M. Holtzmann a abordé ensuite la sculpture sous différents angles: d’abord celui du sacré, comme en témoignent ces nombreuses figures de divinités, depuis le Centaure de Lefcandi (vers -950) jusqu’à l’Aphrodite de Cnide, de Praxitèle (le premier nu féminin, dont Phrynè fut le modèle), ensuite sous les angles du rapport à la société et du rapport au réel : à ce sujet la période hellénistique est riche en œuvres réalistes — comme le tireur d’épines ou la tête dite de la palestre de Délos, véritable portrait d’une facture moderne.
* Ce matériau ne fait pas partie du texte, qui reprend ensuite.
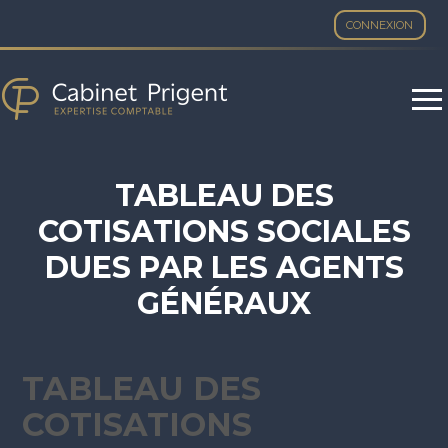
CONNEXION
Aller
au
contenu
TABLEAU DES
COTISATIONS SOCIALES
DUES PAR LES AGENTS
GÉNÉRAUX
D’ASSURANCE – ANNÉE
2022
TABLEAU DES
COTISATIONS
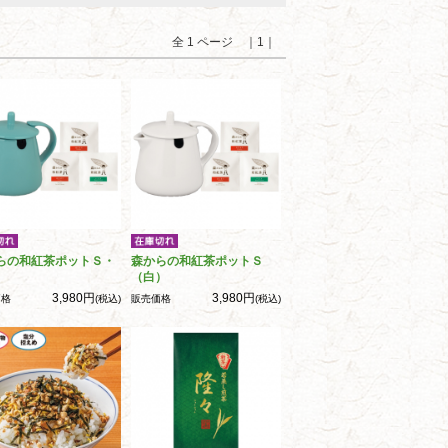
全 1 ページ ｜1｜
らの和紅茶ポットＳ・
森からの和紅茶ポットＳ
（白）
3,980円
3,980円
価格
(税込)
販売価格
(税込)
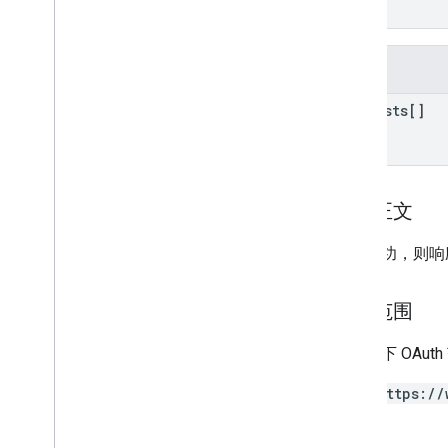
properties
.
expanded
Data
Sets
}
properties
.
firebase
Links
properties
.
google
Ads
Links
字段
properties
.
key
Events
properties
.
reporting
Data
requests[]
Annotations
properties
.
rollup
Property
Source
Links
properties
.
search
Ads360Links
响应正文
properties
.
subproperty
Event
Filters
如果成功，则响
properties
.
subproperty
Sync
Configs
Types
授权范围
Access
Date
Range
需要以下 OAut
Access
Dimension
Access
Filter
Expression
https://
Access
Metric
Access
Order
By
Attribution
Settings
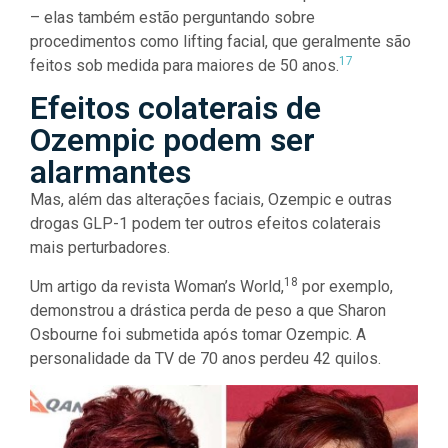
– elas também estão perguntando sobre
procedimentos como lifting facial, que geralmente são
17
feitos sob medida para maiores de 50 anos.
Efeitos colaterais de
Ozempic podem ser
alarmantes
Mas, além das alterações faciais, Ozempic e outras
drogas GLP-1 podem ter outros efeitos colaterais
mais perturbadores.
18
Um artigo da revista Woman’s World,
por exemplo,
demonstrou a drástica perda de peso a que Sharon
Osbourne foi submetida após tomar Ozempic. A
personalidade da TV de 70 anos perdeu 42 quilos.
Notre conférencier s’est intéressé particulièrement au rapport à l’espace, la sculpture étant un art du volume où le réel va s’exprimer en trois dimensions. Après les bas-reliefs sans épaisseur (comme la 32e métope du Parthénon ou l’Athéna pensive), s’impose la ronde-bosse, par étapes successives. De la première, la plus ancienne, retenons comme emblèmes la Dame d’Auxerre, du VIIe siècle av. J.C., personnage hiératique fait pour être vu de face, ou le Kouros colossal du Cap Sounion, encore tributaire de la statuaire égyptienne. Ce type de statue très répandu va évoluer : au Ve siècle, une certaine raideur fait place au naturel, sensible à un petit détail, comme une inflexion de la jambe gauche — ce qu’on peut voir dans la très belle statue funéraire d’Aristodicos. ou celle de l’éphèbe de Critios. À l’âge d’or du Ve siècle, apparaît, avec la maîtrise de la technique, la statue de bronze, qui permet des mouvements plus amples, quitte à fausser quelque peu la réalité. Témoins le dieu du cap Artemision : Zeus ou Poséidon, prêt à jeter la foudre ou le trident ou le célèbre Discobole de Myron, dont nous possédons seulement la copie.
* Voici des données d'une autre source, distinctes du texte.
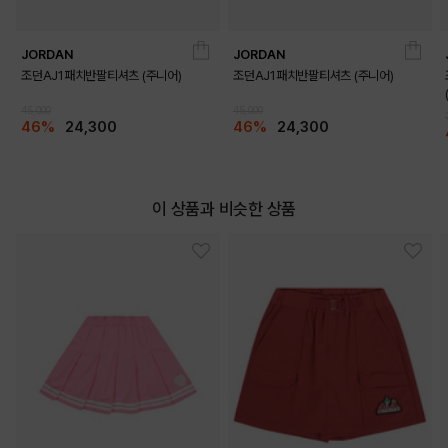
JORDAN
JORDAN
조던AJ1패치반팔티셔츠 (주니어)
조던AJ1패치반팔티셔츠 (주니어)
45,000
45,000
46%
24,300
46%
24,300
이 상품과 비슷한 상품
DETAILS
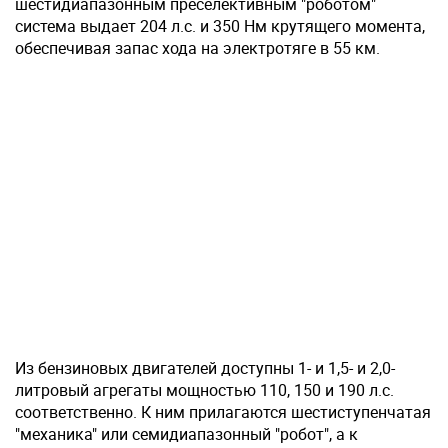
шестидиапазонным преселективным "роботом"
система выдает 204 л.с. и 350 Нм крутящего момента,
обеспечивая запас хода на электротяге в 55 км.
Из бензиновых двигателей доступны 1- и 1,5- и 2,0-
литровый агрегаты мощностью 110, 150 и 190 л.с.
соответственно. К ним прилагаются шестиступенчатая
"механика" или семидиапазонный "робот", а к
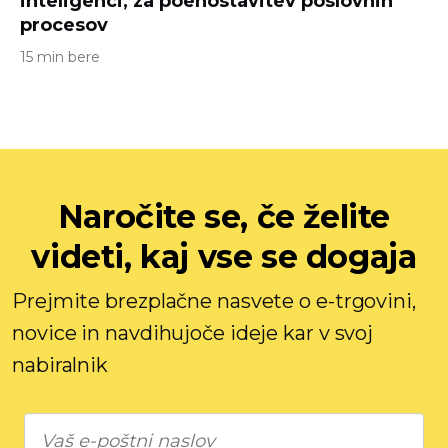
inteligenci, za poenostavitev poslovnih
procesov
15 min bere
Naročite se, če želite
videti, kaj vse se dogaja
Prejmite brezplačne nasvete o e-trgovini,
novice in navdihujoče ideje kar v svoj
nabiralnik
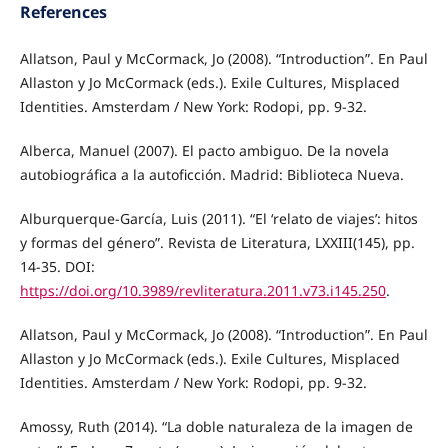
References
Allatson, Paul y McCormack, Jo (2008). “Introduction”. En Paul
Allaston y Jo McCormack (eds.). Exile Cultures, Misplaced
Identities. Amsterdam / New York: Rodopi, pp. 9-32.
Alberca, Manuel (2007). El pacto ambiguo. De la novela
autobiográfica a la autoficción. Madrid: Biblioteca Nueva.
Alburquerque-García, Luis (2011). “El ‘relato de viajes’: hitos
y formas del género”. Revista de Literatura, LXXIII(145), pp.
14-35. DOI:
https://doi.org/10.3989/revliteratura.2011.v73.i145.250
.
Allatson, Paul y McCormack, Jo (2008). “Introduction”. En Paul
Allaston y Jo McCormack (eds.). Exile Cultures, Misplaced
Identities. Amsterdam / New York: Rodopi, pp. 9-32.
Amossy, Ruth (2014). “La doble naturaleza de la imagen de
M. Holtzmann a abordé alors la seconde partie de son propos en insistant sur la lente progression de la statuaire grecque vers la troisième dimension, amorcée dès l’époque classique par Polyclète, dont nous avons admiré les copies du Didumène et de l’Amazone blessée. Le IVe siècle est l’époque des innovations où vont rivaliser les Praxitèle, Scopas, Léocharès, Lysippe et Euphranôr. Deux exemples , parmi tant d’autres : l’Apollon du Belvédère de Léocharès, considéré souvent comme le sommet de l’art grec ; la Ménade dansant de Scopas, qui nous “invite à tourner autour d’elle pour apprécier ses aspects très différents dont aucun n’est privilégié.” Cette maîtrise de la 3e dimension se retrouve à l’époque hellénistique dans la réalisation des groupes, comme celui des Galates Ludovisi, ou du Taureau Farnèse, ou encore du Laocoon, œuvres impressionnantes de virtuosité.
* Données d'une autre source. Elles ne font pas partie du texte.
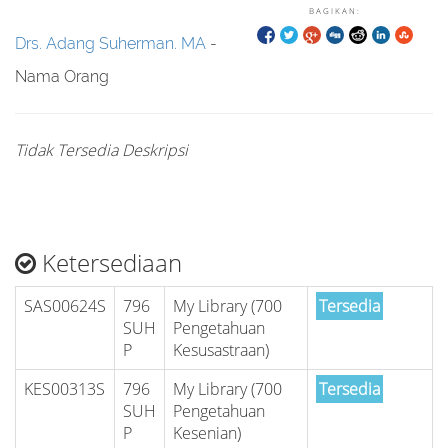
BAGIKAN:
Drs. Adang Suherman. MA
-
Nama Orang
Tidak Tersedia Deskripsi
Ketersediaan
SAS00624S
796
My Library (700
Tersedia
SUH
Pengetahuan
P
Kesusastraan)
KES00313S
796
My Library (700
Tersedia
SUH
Pengetahuan
P
Kesenian)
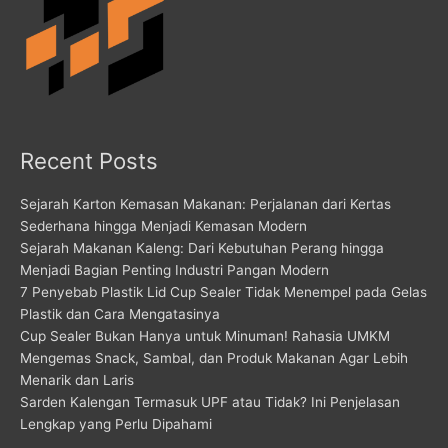
Recent Posts
Sejarah Karton Kemasan Makanan: Perjalanan dari Kertas
Sederhana hingga Menjadi Kemasan Modern
Sejarah Makanan Kaleng: Dari Kebutuhan Perang hingga
Menjadi Bagian Penting Industri Pangan Modern
7 Penyebab Plastik Lid Cup Sealer Tidak Menempel pada Gelas
Plastik dan Cara Mengatasinya
Cup Sealer Bukan Hanya untuk Minuman! Rahasia UMKM
Mengemas Snack, Sambal, dan Produk Makanan Agar Lebih
Menarik dan Laris
Sarden Kalengan Termasuk UPF atau Tidak? Ini Penjelasan
Lengkap yang Perlu Dipahami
En dernier ressort il a été question de la polychromie, dont le sujet redevient actuel, après avoir alimenté un vif débat au XVIIIe siècle. Pour ne donner qu’un détail significatif, les Korè de l’Acropole ont conservé des traces de peinture sur les motifs de leur vêtement ; ce traitement du marbre, hérité de la céramique primitive, était courant ; les sculptures de Praxitèle avaient droit au pinceau de Nicias, le grand artiste de l’époque ; certaines statues étaient recouvertes de feuilles d’or. Presque toutes étaient faites pour l’extérieur. Dans la Grèce antique, c’est la lumière du soleil qui donne une juste appréciation de l’œuvre d’art. Les architectes du nouveau Musée de l’Acropole d’Athènes (Bernard Tschumi et Michael Photiadis) l’ont bien compris : c’est par cette lumière qui avait séduit Chateaubriand que sont mises en valeur ses richesses — des richesses que notre guide nous a fait mieux apprécier sans jamais lasser notre admiration.